L’appel du réseau des Nations Unies sur les migrations

Il va donc de soi qu’à l’occasion de la Journée internationale des migrants du 18 décembre, le Réseau des Nations Unies sur les migrations appelle « la communauté internationale à renforcer l’action collective pour protéger la vie des migrants et réduire leurs vulnérabilités » conformément au Pacte mondial pour des migrations sûres, ordonnées et régulières (GCM). Il rappelle notamment que « depuis décembre 2018, [au moins] près de 14 000 migrants ont perdu la vie en tentant d’atteindre de nouvelles destinations.  De nombreux migrants ont été bloqués ou renvoyés de force sans tenir dûment compte de leurs droits, de leur sécurité et de leur bien-être ». António Vitorino, directeur général de l’Organisation internationale pour les migrations et coordinateur du Réseau des Nations Unies sur les migrations a également déclaré que « la politisation actuelle de la migration et la déshumanisation des migrants, observée dans de nombreux contextes à travers le monde, alimente la xénophobie, sapant notre engagement à construire des sociétés plus résilientes et inclusives (…) » Très concrètement, les simples droits humains fondamentaux des migrants sont la plupart du temps bafoués.

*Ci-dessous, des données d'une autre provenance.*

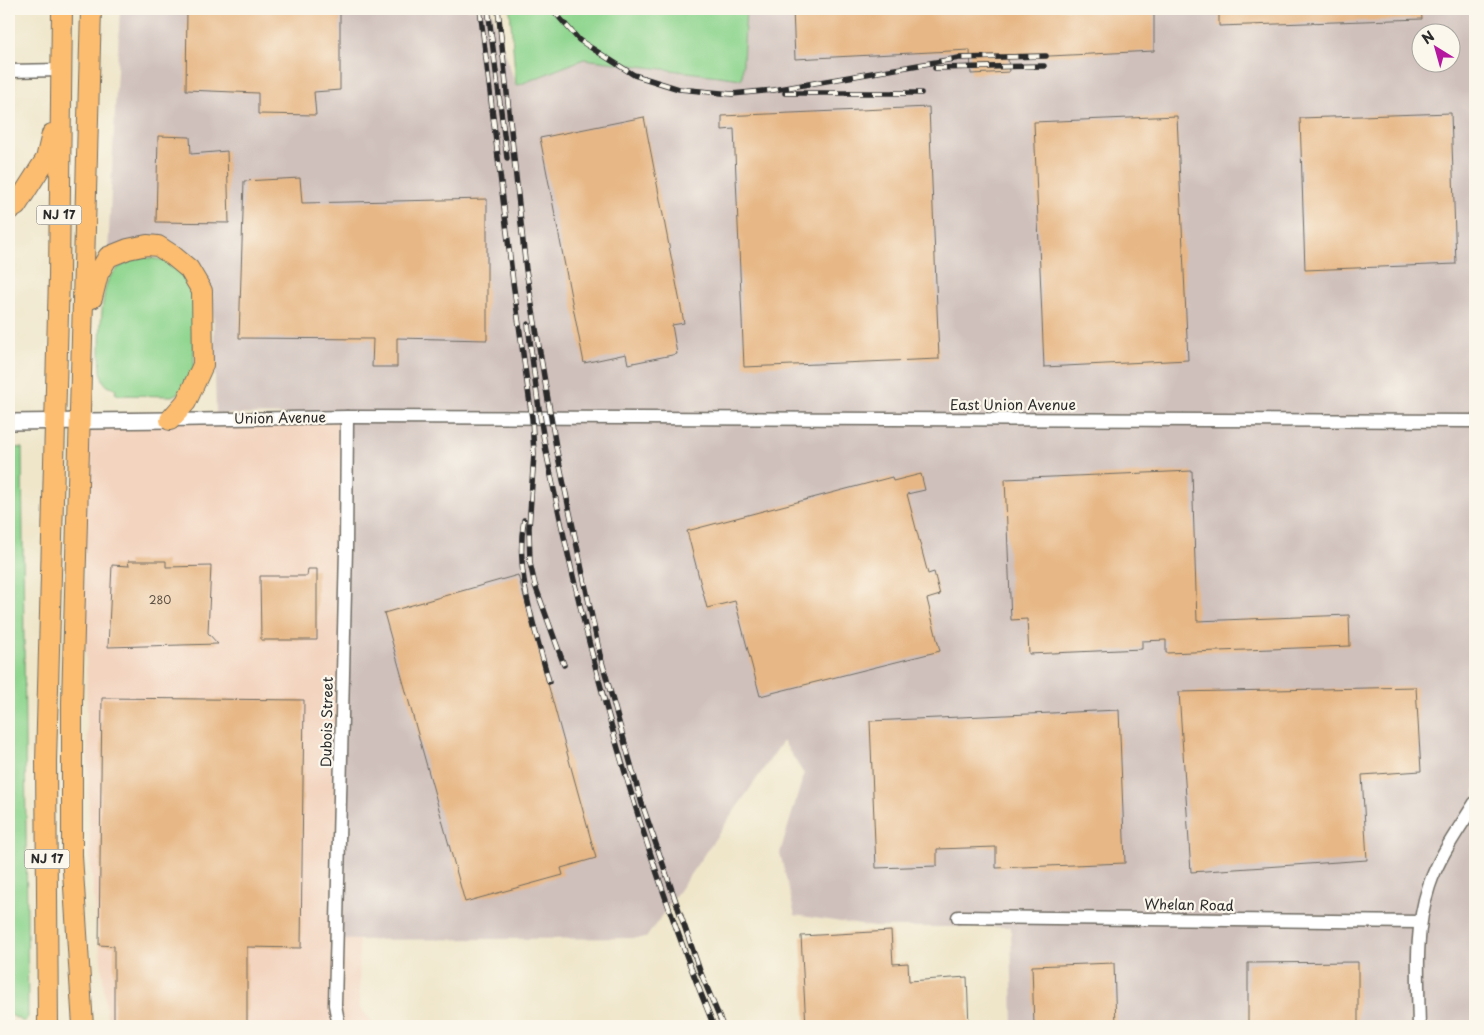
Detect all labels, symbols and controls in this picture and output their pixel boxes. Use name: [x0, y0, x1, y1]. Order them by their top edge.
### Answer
north arrow: [1412, 22, 1462, 72]
text: N: [1417, 25, 1439, 49]
road number: NJ 17: [36, 206, 82, 224]
street label: East Union Avenue: [950, 394, 1076, 415]
street label: Union Avenue: [234, 406, 327, 429]
house number: 280: [149, 591, 171, 608]
street label: Dubois Street: [315, 676, 338, 767]
road number: NJ 17: [24, 850, 70, 869]
street label: Whelan Road: [1144, 893, 1234, 916]

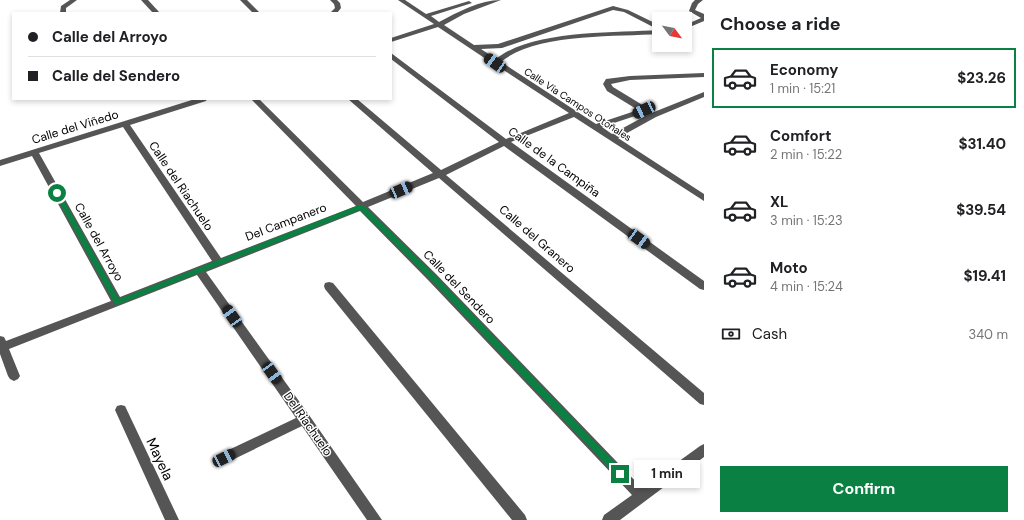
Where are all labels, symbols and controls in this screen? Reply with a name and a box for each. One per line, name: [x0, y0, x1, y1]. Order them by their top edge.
north arrow: [652, 12, 692, 52]
map controls: [652, 12, 692, 52]
text: Choose a ride: [720, 12, 841, 36]
text: Calle del Arroyo: [52, 27, 168, 47]
car: [482, 51, 508, 75]
icon: car: [722, 60, 758, 96]
text: Economy: [770, 60, 838, 80]
street label: Calle Vía Campos Otoñales: [522, 65, 634, 144]
text: Calle del Sendero: [52, 66, 180, 86]
text: $23.26: [957, 68, 1006, 88]
text: 1 min · 15:21: [770, 80, 835, 97]
car: [631, 99, 657, 121]
street label: Calle del Viñedo: [30, 106, 120, 148]
street label: Calle de la Campiña: [505, 123, 603, 201]
icon: car: [722, 126, 758, 162]
text: Comfort: [770, 126, 831, 146]
text: $31.40: [958, 134, 1006, 154]
street label: Calle del Riachuelo: [145, 138, 217, 234]
text: 2 min · 15:22: [770, 146, 842, 163]
car: [388, 180, 414, 200]
route start: [48, 184, 66, 202]
icon: car: [722, 192, 758, 228]
text: XL: [770, 192, 788, 212]
street label: Del Campanero: [243, 199, 329, 245]
street label: Calle del Arroyo: [71, 200, 127, 284]
text: $39.54: [956, 200, 1006, 220]
street label: Calle del Granero: [496, 202, 578, 276]
text: 3 min · 15:23: [770, 212, 843, 229]
car: [626, 227, 652, 251]
street label: Calle del Sendero: [420, 247, 498, 327]
icon: car: [722, 258, 758, 294]
text: Moto: [770, 258, 808, 278]
text: $19.41: [963, 266, 1006, 286]
text: 4 min · 15:24: [770, 278, 843, 295]
car: [220, 303, 244, 329]
icon: cash: [720, 323, 742, 345]
text: Cash: [752, 324, 787, 344]
text: 340 m: [968, 326, 1008, 343]
car: [260, 360, 284, 386]
street label: Del Riachuelo: [280, 389, 336, 459]
street label: Mayela: [142, 435, 178, 483]
car: [211, 447, 237, 469]
callout: 1 min: [634, 460, 700, 488]
route end: [611, 465, 629, 483]
text: 1 min: [651, 465, 683, 482]
button: Confirm: [720, 466, 1008, 512]

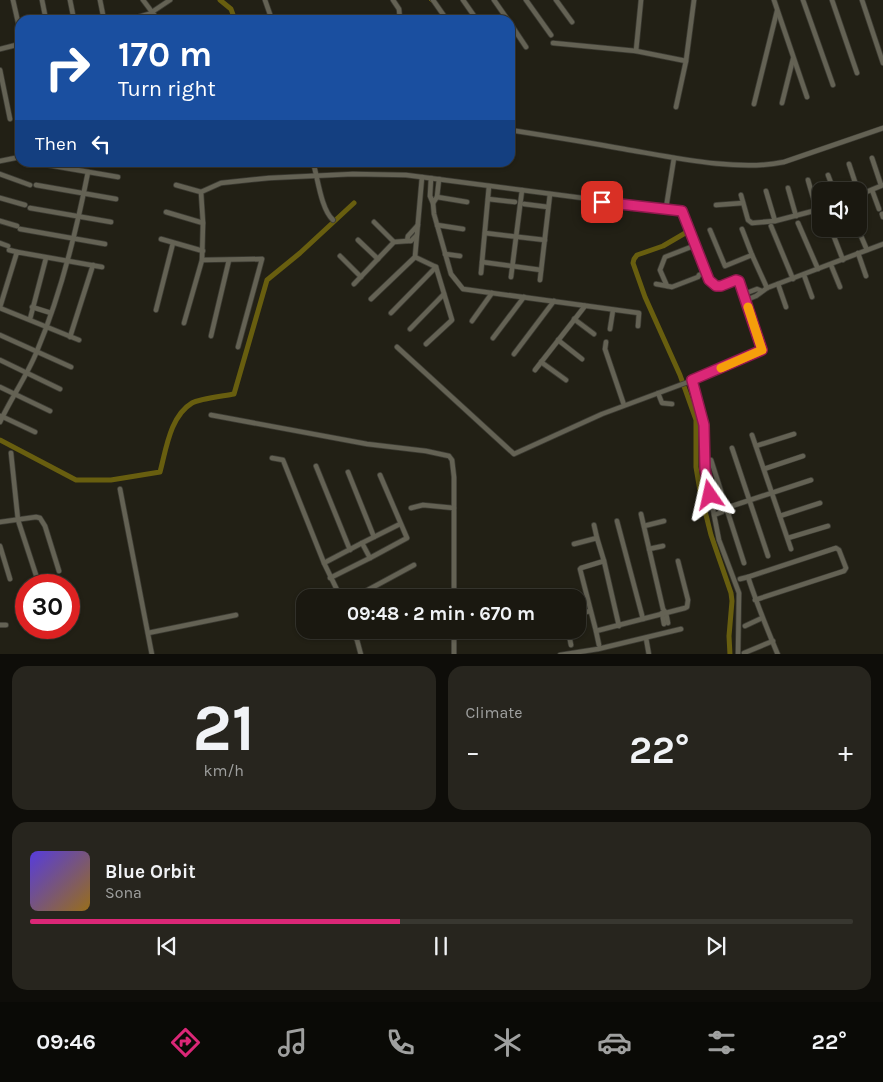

Le 18 décembre, journée de lutte pour les droits des migrants et de leur famille

De fait, « dans les pays occidentaux, notamment européens, la question migratoire est quasi systématiquement traitée comme un problème qu’il conviendrait de circonscrire par tous moyens. Les dérives sécuritaires et nationalistes de ces gouvernements prises dans le cadre de l’épidémie accroissent toujours plus la pression sur les travailleurs et travailleuses migrant.e.s », constate la CGT. Elle rappelle que, de plus, la France n’a pas ratifié la convention internationale pour les des travailleurs migrants et des membres de leurs familles adoptées par l’ONU le 18 décembre 1990. Engagée depuis de nombreuses années dans des actions concrètes pour la régularisation des travailleurs privés de titres de séjour et pour l’accueil des migrant.e.s, la CGT appelle donc à participer aux manifestations et mobilisations du 18 décembre « aux côtés des travailleurs et travailleuses sans papiers, pour exiger leur régularisation sur simple preuve de leur relation de travail , l’égalité des droits dans les entreprises, la protection sociale pour tous les migrant.e.s » et… la ratification par la France de la convention internationale de l’ONU du 18 décembre 1990.